Your Perfect New Excuse For Ordering Unhealthy Food and Drink: 'Altruistic Indulgence'

Posted on January 25, 2019

Photo: pexels

Your friend orders first and chose a high-calorie drink, you forgo your healthy diet resolution and follow suit, order a high-calorie drink as well, to prevent them from feeling terrible. Engaging such behavior is known as an altruistic indulgence, a perfect new excuse for ordering unhealthy food and drink.
At this day and age, most of us started to be more health conscious and maintaining a healthy diet became a common resolution for many. However, your resolution for a healthy diet goes awry whenever you meet your friend at a café. This is not due to your weak willpower, but to your excess empathy. When your friend orders first and goes for the super indulgent drinks, you follow suit, thinking that if you ordered a skinny coffee, you’ll cause your friend to feel terrible – “altruistic indulgence”, a name for this behavior, and the most appealing of excuses for indulging in an unhealthy manner.

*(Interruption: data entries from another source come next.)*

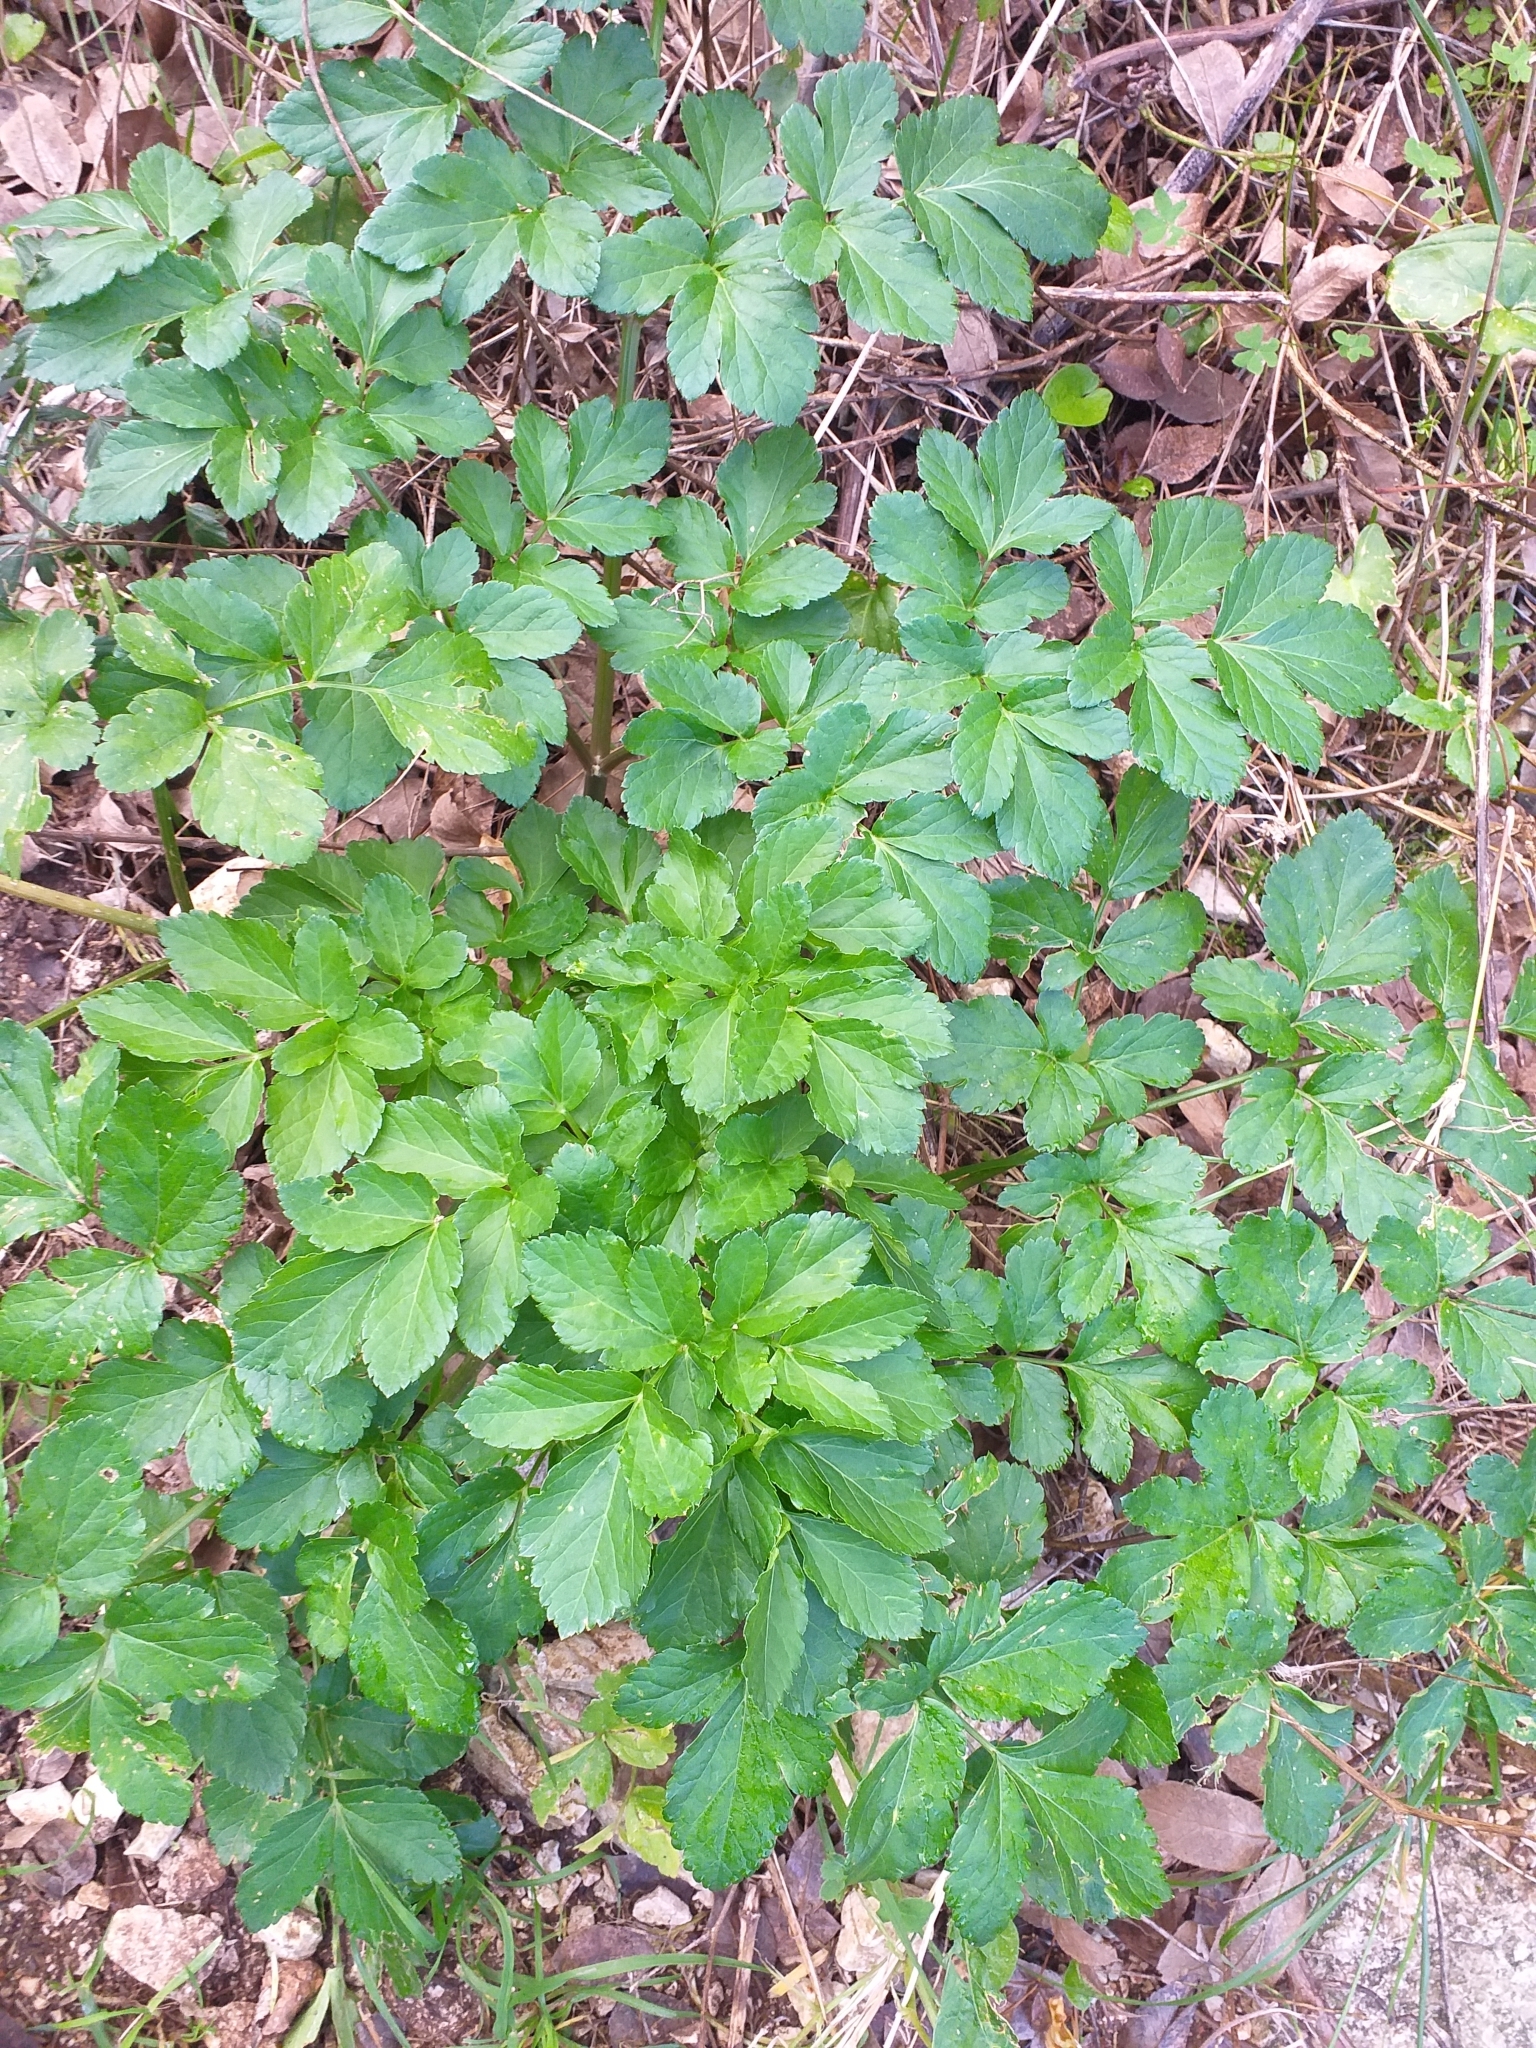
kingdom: Plantae
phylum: Tracheophyta
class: Magnoliopsida
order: Apiales
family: Apiaceae
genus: Smyrnium
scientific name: Smyrnium olusatrum
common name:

The researchers from Seoul National University first conducted the study at a university café where they obtained the receipts to find out if the customers had ordered a low-calorie or high-calorie coffee. For both the lone customers and among the customers who were in a pair and who had ordered first, there was roughly a 50/50 split in choosing healthy or unhealthy. In contrast, among customers who ordered second, the rate of ordering unhealthy became 80 per cent if their companion had ordered a high-calorie drink. However, the rate of ordering healthy was only 60 per cent if the first-ordering companion ordered a healthy drink. The researchers suggested that we are following the unhealthy choice by our companion to prevent them from feeling bad.

The researchers further test this idea by conducting an online experiment in which they asked 174 women in the US to imagine meeting a friend or a rival at a burger bar and their companion had ordered first and had chosen the higher calorie burger of the two on offer. The participants were then asked to choose between the lower and higher calorie burgers. The purpose of this further test is to find out if altruistic indulgence is a real phenomenon that the participants would choose the unhealthy option if they were dining with a friend as based on the concept of feeling altruistic concern for a friend than a rival.

The results had shown that the participants will more likely to follow their friend’s lead and opt for the high-calorie burger (51 per cent chose this option, compared with 29 per cent in the rival condition). Also, the researchers asked the participants about the reasons that influenced their choices. In statistical terms, the higher rate of following their friend’s lead by choosing unhealthy burger as compared to the rival’s lead is due to being more motivated by concern for their companion’s feelings and not by any greater desire to be liked or accepted.

The researchers had concluded that typical indulgence is regarded as an egoistic choice associated with short-term pleasure for the self and engaged via loss of self-control, while altruistic indulgence is associated with self-sacrifice such as forgoing one’s preference and health to protect the feelings of one’s companion. They suggested that future studies could investigate a various set of conditions that might increase or decrease altruistic indulgence and find out how people feel after engaging in altruistic indulgence.